EXERCISE REQUIREMENTS -
1. Echo the court order word for word, starting with "On or about" and going on through "terminated. (FAC ¶¶27-28.)".
2. Summarize the court order in two sentences.

EXCERPT TO READ -
The opinion of the court was delivered by: Irma E. Gonzalez, Chief Judge United States District Court
ORDER GRANTING DEFENDANT'S MOTION TO DISMISS PLAINTIFF'S CAUSE OF ACTION OF THE FIRST AMENDED COMPLAINT [Doc. No. 8]
Defendants Abercrombie & Fitch Stores, Inc. and Hollister Co., (collectively, "Defendants") move the Court to dismiss the Fifth Cause of Action from Plaintiff Abdul-Jabbar Gbajabiamila's ("Plaintiff") First Amended Complaint ("FAC") because it is time barred. Plaintiff filed an opposition and Defendants filed a reply. Defendants' motion is suitable for disposition without oral argument pursuant to Rule 7.1(d)(1).
For the reasons stated herein, the Court GRANTS Defendants' motion to dismiss.
The following facts are drawn from Plaintiff's FAC. [Doc. No. 7]. On February 22, 2007, Defendant Abercrombie & Fitch ("Abercrombie") hired Plaintiff, an African American male of Nigerian descent, as Manager in Training for its Hollister Co. ("Hollister") store in El Cajon. When Plaintiff was hired, he wore an "Afro" hairstyle and was told he would be expected to comply with Defendants' Look Policy ("the Look Policy"). (See FAC ¶¶12,13, 15, 16.) During the interview and hiring process Plaintiff was not told hair styled in "corn-rows" violated the Look Policy. (FAC ¶16.) Plaintiff was later provided Defendants' Employee Handbook containing the Look Policy, which stated employees were expected to maintain "clean, natural, and classic" hairstyles, and that styles consistent with Southern California's "surfer look" were preferred. (FAC ¶¶17-18.)
On or about ("on") May 22, 2007, Plaintiff appeared for work with his hair styled in corn-rows. (FAC ¶22.) On May 23, 2007, Plaintiff began a series of four conversations with management regarding whether Plaintiff would consider unbraiding his hair because his hairstyle did not comply with the Look Policy.(FAC ¶¶22-24.) Plaintiff's first discussion was with his immediate supervisor. (FAC ¶23.) His final conversation via telephone on June 12, 2007, was with Hollister's Director of Human Resources for the West Coast, who advised Plaintiff to consider the matter until his next schedule shift. (FAC ¶¶26-27.) Plaintiff then replied he did not intend to change his hairstyle, and Plaintiff's employment was terminated. (FAC ¶¶27-28.)

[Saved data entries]
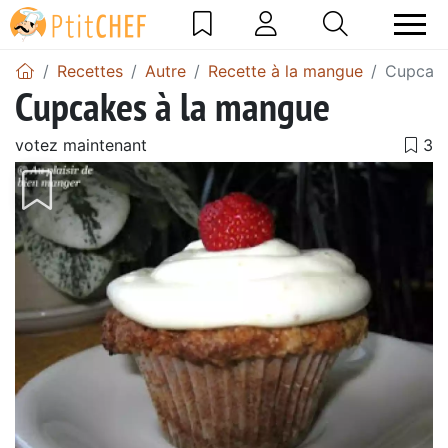
Recettes
Autre
Recette à la mangue
Cupcake
Cupcakes à la mangue
votez maintenant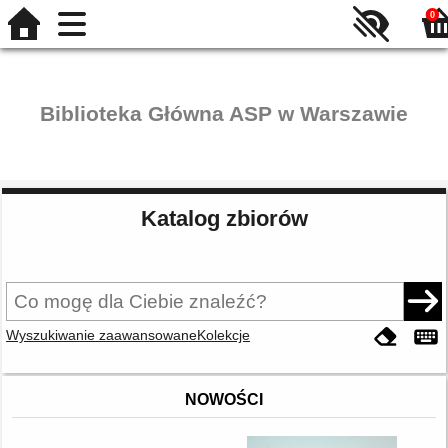
0
Biblioteka Główna ASP w Warszawie
Katalog zbiorów
Wyszukiwanie zaawansowane
Kolekcje
NOWOŚCI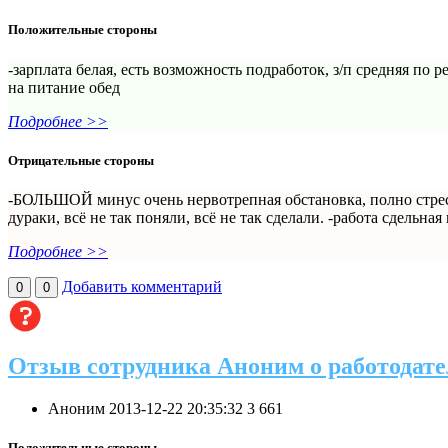
Положительные стороны
-зарплата белая, есть возможность подработок, з/п средняя по
на питание обед
Подробнее >>
Отрицательные стороны
-БОЛЬШОЙ минус очень нервотрепная обстановка, полно стресс
дураки, всё не так поняли, всё не так сделали. -работа сдельная 
Подробнее >>
Добавить комментарий
0
0
Отзыв сотрудника Аноним о работодате
Аноним
2013-12-22 20:35:32
3
661
Положительные стороны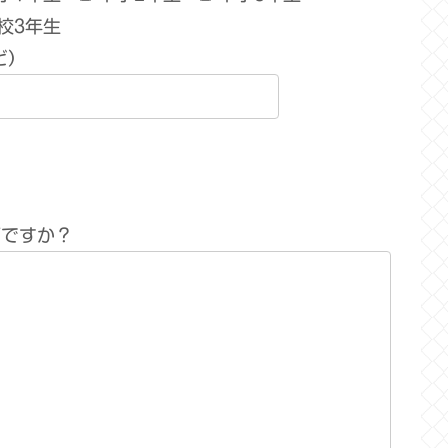
校3年生
ど）
何ですか？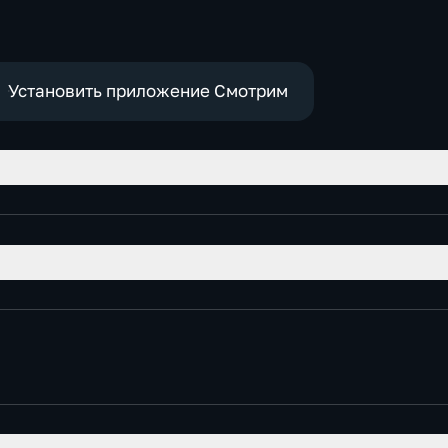
-
Установить приложение Смотрим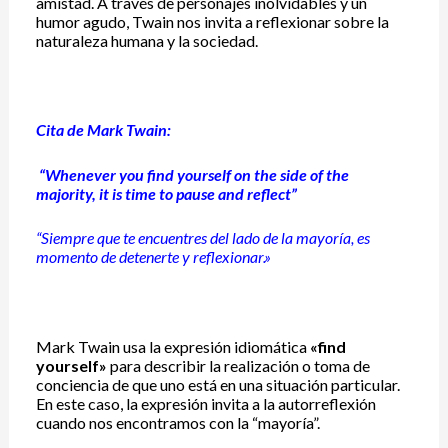
amistad.
A través de personajes inolvidables y un
humor agudo, Twain nos invita a reflexionar sobre la
naturaleza humana y la sociedad.
Cita de Mark Twain:
“Whenever you find yourself on the side of the
majority, it is time to pause and reflect”
“Siempre que te encuentres del lado de la mayoría, es
momento de detenerte y reflexionar.»
Mark Twain usa la expresión idiomática
«find
yourself»
para describir la realización o toma de
conciencia de que uno está en una situación particular.
En este caso, la expresión invita a la autorreflexión
cuando nos encontramos con la “mayoría”.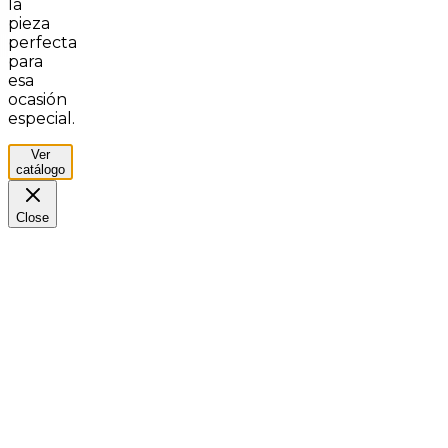
la
pieza
perfecta
para
esa
ocasión
especial.
Ver
catálogo
Close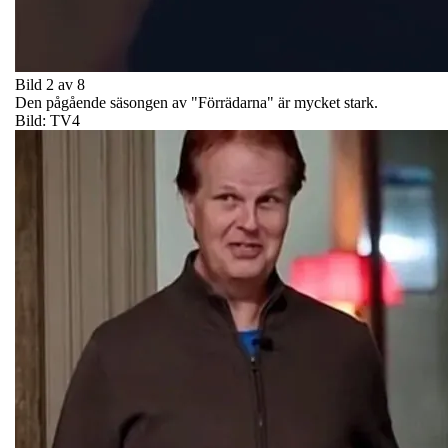
Bild 2 av 8
Den pågående säsongen av "Förrädarna" är mycket stark.
Bild: TV4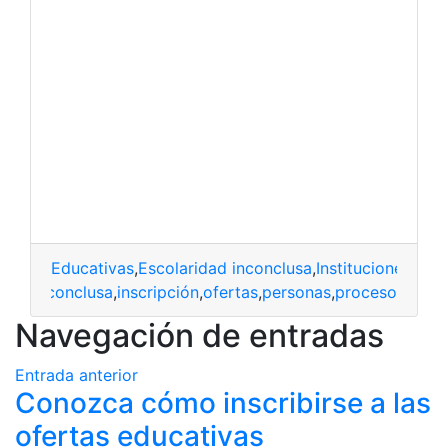
Educativas
,
Escolaridad inconclusa
,
Instituciones edu
rias
,
Inconclusa
,
inscripción
,
ofertas
,
personas
,
proceso
Navegación de entradas
Entrada anterior
Conozca cómo inscribirse a las
ofertas educativas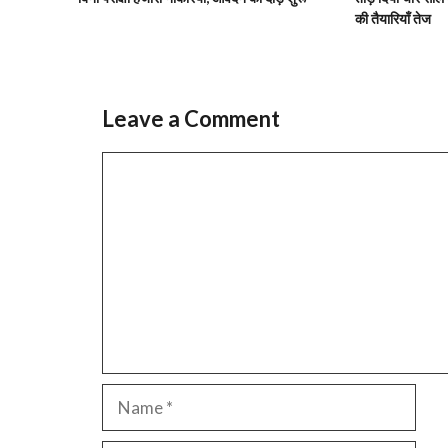
की तैयारियाँ तेज
Leave a Comment
Comment
Name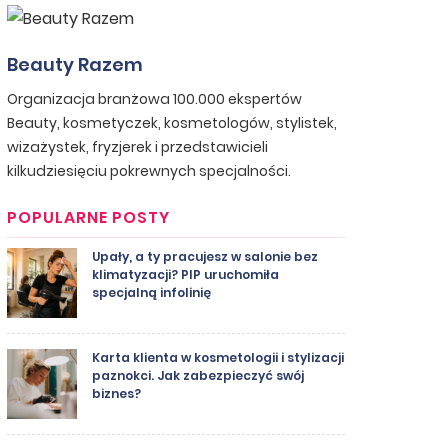
Beauty Razem
Organizacja branżowa 100.000 ekspertów
Beauty, kosmetyczek, kosmetologów, stylistek,
wizażystek, fryzjerek i przedstawicieli
kilkudziesięciu pokrewnych specjalności.
POPULARNE POSTY
Upały, a ty pracujesz w salonie bez
klimatyzacji? PIP uruchomiła
specjalną infolinię
Karta klienta w kosmetologii i stylizacji
paznokci. Jak zabezpieczyć swój
biznes?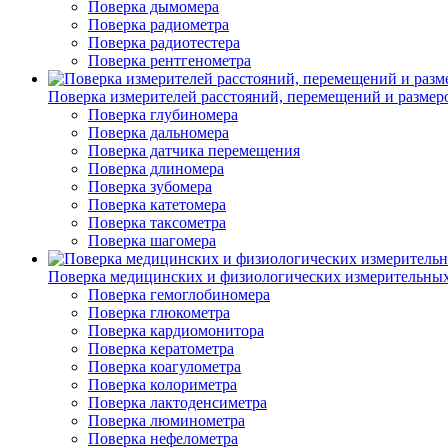
Поверка дымомера
Поверка радиометра
Поверка радиотестера
Поверка рентгенометра
Поверка измерителей расстояний, перемещений и размер
Поверка глубиномера
Поверка дальномера
Поверка датчика перемещения
Поверка длиномера
Поверка зубомера
Поверка катетомера
Поверка таксометра
Поверка шагомера
Поверка медицинских и физиологических измерительны
Поверка гемоглобиномера
Поверка глюкометра
Поверка кардиомонитора
Поверка кератометра
Поверка коагулометра
Поверка колориметра
Поверка лактоденсиметра
Поверка люминометра
Поверка нефелометра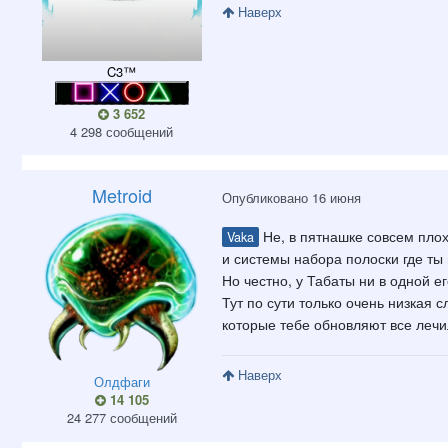
Наверх
C3™
3 652
4 298 сообщений
Metroid
Опубликовано
16 июня
Не, в пятнашке совсем плох
Vaka
и системы набора полоски где ты
Но честно, у Табаты ни в одной е
Тут по сути только очень низкая с
которые тебе обновляют все лечил
Наверх
Олдфаги
14 105
24 277 сообщений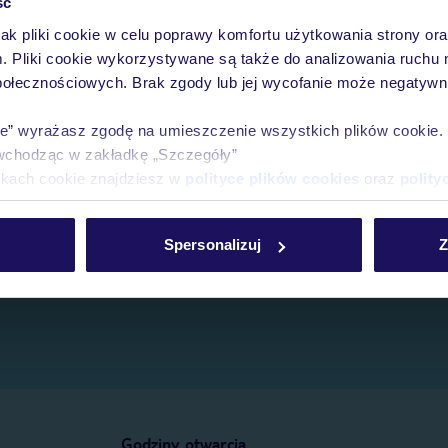
ść
jak pliki cookie w celu poprawy komfortu użytkowania strony or
e.
m. Pliki cookie wykorzystywane są także do analizowania ruchu 
połecznościowych. Brak zgody lub jej wycofanie może negatywni
ie” wyrażasz zgodę na umieszczenie wszystkich plików cookie
wchodząc w zakładkę „Szczegóły”
ikach cookie znajdziesz w
polityce plików cookies
oraz
polity
Spersonalizuj
Z
Godziny otwarcia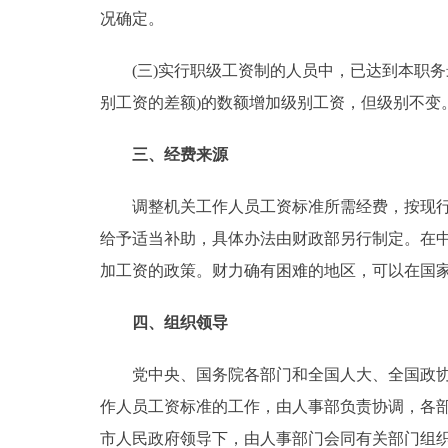
况确定。
(三)实行职级工资制的人员中，已达到本职务
别工资的差额)的数额增加级别工资，但级别不变
三、经费来源
调整机关工作人员工资标准所需经费，按现行财
给予适当补助，具体办法由财政部另行制定。在
加工资的政策。财力确有困难的地区，可以在国
四、组织领导
党中央、国务院各部门和全国人大、全国政协、
作人员工资标准的工作，由人事部负责协调，各部
市人民政府领导下，由人事部门会同有关部门组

ANSWERS FOR EACH ITEM -
1.
On or about ("on") May 22, 2007, Plaintiff appeared for work with his hair styled in corn-rows. (FAC ¶22.) On May 23, 2007, Plaintiff began a series of four conversations with management regarding whether Plaintiff would consider unbraiding his hair because his hairstyle did not comply with the Look Policy.(FAC ¶¶22-24.) Plaintiff's first discussion was with his immediate supervisor. (FAC ¶23.) His final conversation via telephone on June 12, 2007, was with Hollister's Director of Human Resources for the West Coast, who advised Plaintiff to consider the matter until his next schedule shift. (FAC ¶¶26-27.) Plaintiff then replied he did not intend to change his hairstyle, and Plaintiff's employment was terminated. (FAC ¶¶27-28.)

2. Abercrombie & Fitch Stores and Hollister Co. moved to dismiss the Fifth Cause of Action of Plaintiff Abdul-Jabbar Gbajabiamila's First Amended Complaint as time barred, and the court granted the motion. Plaintiff, an African American man of Nigerian descent hired as Manager in Training at the El Cajon Hollister store, was fired after he wore his hair in corn-rows, was told the style did not comply with the Look Policy, and said he did not intend to change it.